# Sold my baby eagle II, in 40...Replaced with 96A1...oh...yeah!



## dadsturn (Aug 28, 2014)

Loved my BEII, but the 96A1 is a different animal all together. The additional weight, steel vs plastic. The slide is butter smooth. The trigger however is not cutting it in Sa. I have got to get the spring upgrade. DA I have no problem after the it goes past the initial trigger play. Other than the trigger, I am a believer.


----------



## CW (Mar 20, 2015)

I traded my PX4 for 96a1. Are you planning to change sights?


----------



## denner (Jun 3, 2011)

dadsturn said:


> Loved my BEII, but the 96A1 is a different animal all together. The additional weight, steel vs plastic. The slide is butter smooth. The trigger however is not cutting it in Sa. I have got to get the spring upgrade. DA I have no problem after the it goes past the initial trigger play.
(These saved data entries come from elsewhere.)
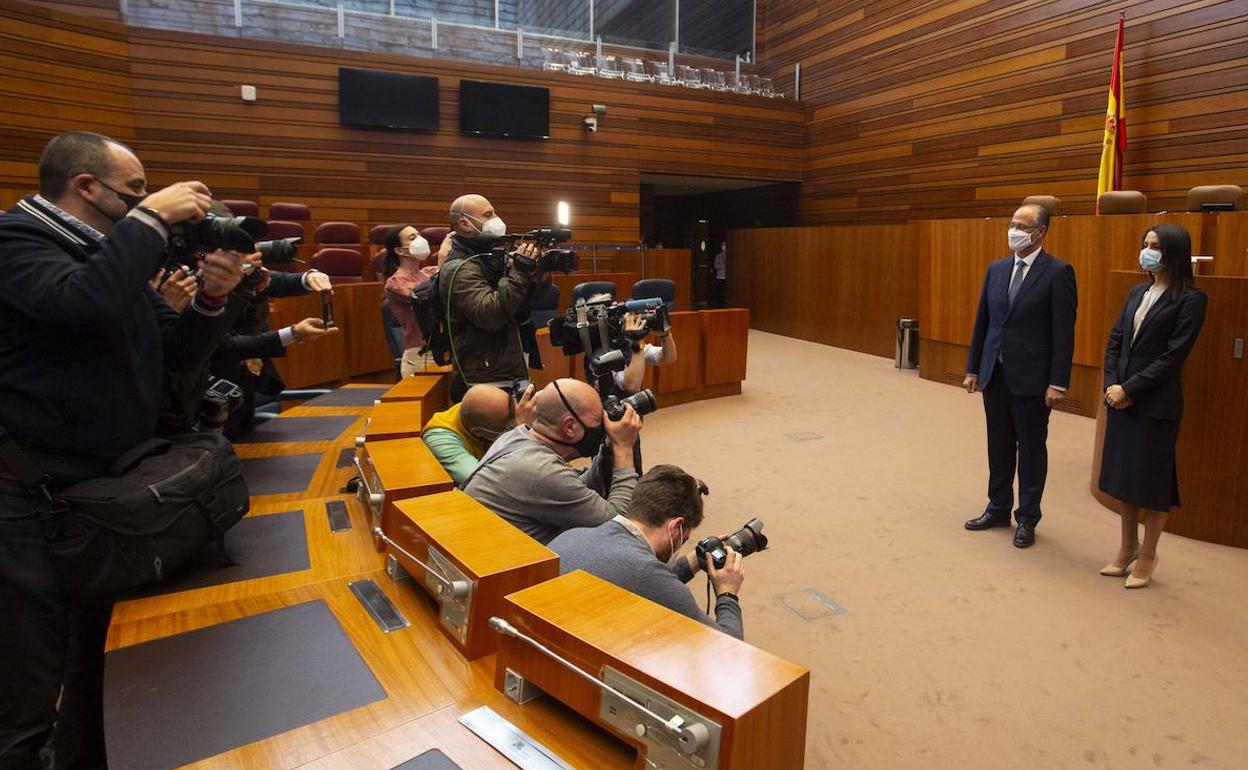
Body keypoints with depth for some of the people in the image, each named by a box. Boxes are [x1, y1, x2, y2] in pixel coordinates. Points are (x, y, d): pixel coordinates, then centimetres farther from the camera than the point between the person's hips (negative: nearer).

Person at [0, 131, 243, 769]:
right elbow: (85, 302, -33)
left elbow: (178, 355, 10)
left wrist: (210, 298, -8)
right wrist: (151, 217, -23)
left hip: (114, 493, 8)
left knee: (97, 668, 21)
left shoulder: (116, 252, 12)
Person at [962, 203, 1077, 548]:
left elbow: (1063, 332, -11)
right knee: (999, 445, 15)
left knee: (1031, 449, 8)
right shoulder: (996, 269, 8)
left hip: (1030, 377, -5)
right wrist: (972, 368, 9)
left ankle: (1027, 519, 21)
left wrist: (1058, 383, -15)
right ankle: (998, 508, 30)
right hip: (995, 373, 5)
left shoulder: (1057, 273, -8)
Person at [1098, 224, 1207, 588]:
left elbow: (1173, 356, -14)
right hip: (1120, 398, 6)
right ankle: (1127, 547, 30)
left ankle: (1147, 555, 22)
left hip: (1156, 404, -6)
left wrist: (1129, 388, -16)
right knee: (1122, 475, 14)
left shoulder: (1191, 299, -9)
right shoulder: (1137, 292, 10)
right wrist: (1112, 385, -5)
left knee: (1152, 480, 6)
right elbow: (1115, 341, 8)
Other than the trigger, I am a believer.


The "D" spring won't do anything but lighten the trigger pull. It will do nothing for the take-up in SA. It's a Beretta. You need to become accustomed to the trigger and what you refer to as trigger play. Most if not all combat/self defense pistols in SA and striker fired pistols in DOA have take up before the break and for very good reason.

There is no handicap, but to the contrary benefit once you become accustomed to the trigger.


----------



## dadsturn (Aug 28, 2014)

i plan on changing the sights soon. but right now, I am going to concentrate on the grip being changed to a finger groove, and concentrating on handling. First time out with it, I really had too much coffee. lol

The recoil is very different than the BE. Also, I believe I will be going to the 165 gr. the ballistics are better then the 180.


----------



## CW (Mar 20, 2015)

Interesting. My 96 likes the 180s - better accuracy. Must be me.


----------